### Отрывок для чтения

- - - - - - -

Поэтическая карьера Али началась блестяще: пятнадцатилетним юношей он прочел одно из своих стихотворений перед президентом только что основанной Сирийской республики. И президент, как в арабской сказке, спросил юного Али, что же он хочет за это, а тот ответил: «Я хочу только учиться». Так он стал студентом Французского лицея в Тартусе, который, правда, скоро закрылся: после двадцати лет под французским мандатом, то есть фактически внешним колониальным управлением, новое сирийское правительство не питало теплых чувств к французским организациям. Тем не менее Али продолжил образование в других школах и затем поступил в Дамасский университет на факультет философии и права.

Все это время он активно писал стихи, но до поры стихи юного поэта не принимали в журналах: после отмены французского мандата новая сирийская культура была на подъеме, и, как часто бывает в такие времена, редакции были завалены рукописями множества восторженных авторов, в том числе куда более маститых, чем юный провинциал Али Эсбер. Тогда юный поэт придумал хитрый трюк: он начал подписывать стихи именем Адонис, и это сразу привлекло внимание. Может быть, дело было в том, что в сирийской литературе тех лет редко использовались псевдонимы, а может, в том, что поэт таким образом подобрал рифму к эпохе, ведь Адонис почитался у древних финикийцев как умирающий и воскресающий бог весны, а интерес к доисламской семитской древности в это время становится повсеместным в регионе.

Когда Али исполнилось двадцать лет, вышел и его первый сборник стихов, еще вполне классических и подражательных, с трудом отличимых от всей остальной поэтической продукции того времени. После окончания университета его призвали на военную службу, и на этом краткий роман поэта с сирийским государством заканчивается вместе со спокойной жизнью. Очень скоро молодого поэта арестовывают как члена Сирийской национал-социалистической партии: партия протестовала против европейской колонизации восточного Средиземноморья, расчленения стран региона на множество карликовых государств и стремилась объединить их все под знаменами Великой Сирии. Этот проект, во многом вдохновленный тем преобразованием Египта, которое чуть раньше пытался воплотить в жизнь президент Гамаль Абдель Нассер, явно был не ко времени и, главное, открыто противоречил интересам местных элит. Однако даже в тюрьме Адонис провел время с пользой, познакомившись там с одним из будущих ближайших сподвижников по поэтическому творчеству Мухаммадом Аль-Магутом, который записывал свои первые стихи на бумажках для сигарет-самокруток и декламировал их соседям по камере.

- - - - - - -

### Задания
1. Изложите в виде краткого списка абзац отрывка о поэте Адонисе, который начинается словами «Все это время он активно писал стихи». Сохраните основные факты.
2. Продолжите отрывок о поэте Адонисе с того места, где он заканчивается.

### Собранные данные
- - - - - - -

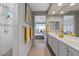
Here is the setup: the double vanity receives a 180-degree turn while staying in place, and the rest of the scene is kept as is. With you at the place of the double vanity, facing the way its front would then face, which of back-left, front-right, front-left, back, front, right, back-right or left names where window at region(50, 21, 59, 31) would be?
front-left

- - - - - - -

### Ответы к заданиям
1.
- Али Эсбер активно писал стихи, но журналы долгое время их не принимали.
- После отмены французского мандата сирийская культура была на подъеме. Редакции были завалены рукописями множества авторов, в том числе куда более маститых.
- Тогда юный поэт стал подписывать стихи именем Адонис, и это сразу привлекло внимание.
- Возможные причины успеха: в сирийской литературе тех лет псевдонимы использовались редко. Кроме того, имя перекликалось с эпохой: древние финикийцы почитали Адониса как умирающего и воскресающего бога весны, а интерес к доисламской семитской древности в регионе в это время становился повсеместным.

2.
Заключение было недолгим, но после него Адонис был вынужден покинуть Сирию. Он находит прибежище там же, где и почти все поэтические и политические диссиденты того времени – в Бейруте, приморском городе, расположенном всего лишь в ста километрах от Дамаска, но живущим совсем другой, куда более космополитичной и открытой, жизнью. Именно с Бейрутом и, шире, с Ливаном связан наиболее продуктивный период в творчестве Адониса: здесь он встречает своих главных единомышленников – старшего поэта Юсуфа Аль-Халя и младшего Унси Аль-Хаджа, с которыми в 1957 году они учреждают журнал под лаконичным названием «Поэзия». Следующие десять лет жизни Адониса проходят под знаменем этого журнала, который становится местом встречи поэзии Запада и Востока, ближневосточной и европейской культуры.

Несмотря на то что новая поэзия часто подвергается нападкам и со стороны поэтических традиционалистов, и со стороны тех, кто обвиняет ее в безразличии к политическим проблемам арабских стран, в эти годы Адониса можно считать признанным лидером поколения. Он бывает в Париже и других европейских и ближневосточных странах, преподает арабскую литературу в Ливанском университете и в общем-то ведет вполне благополучную жизнь, выпуская сборник за сборником и активно публикуя в прессе заметки как о европейской, так и об арабской культуре, стремясь подчеркнуть их глубинное родство.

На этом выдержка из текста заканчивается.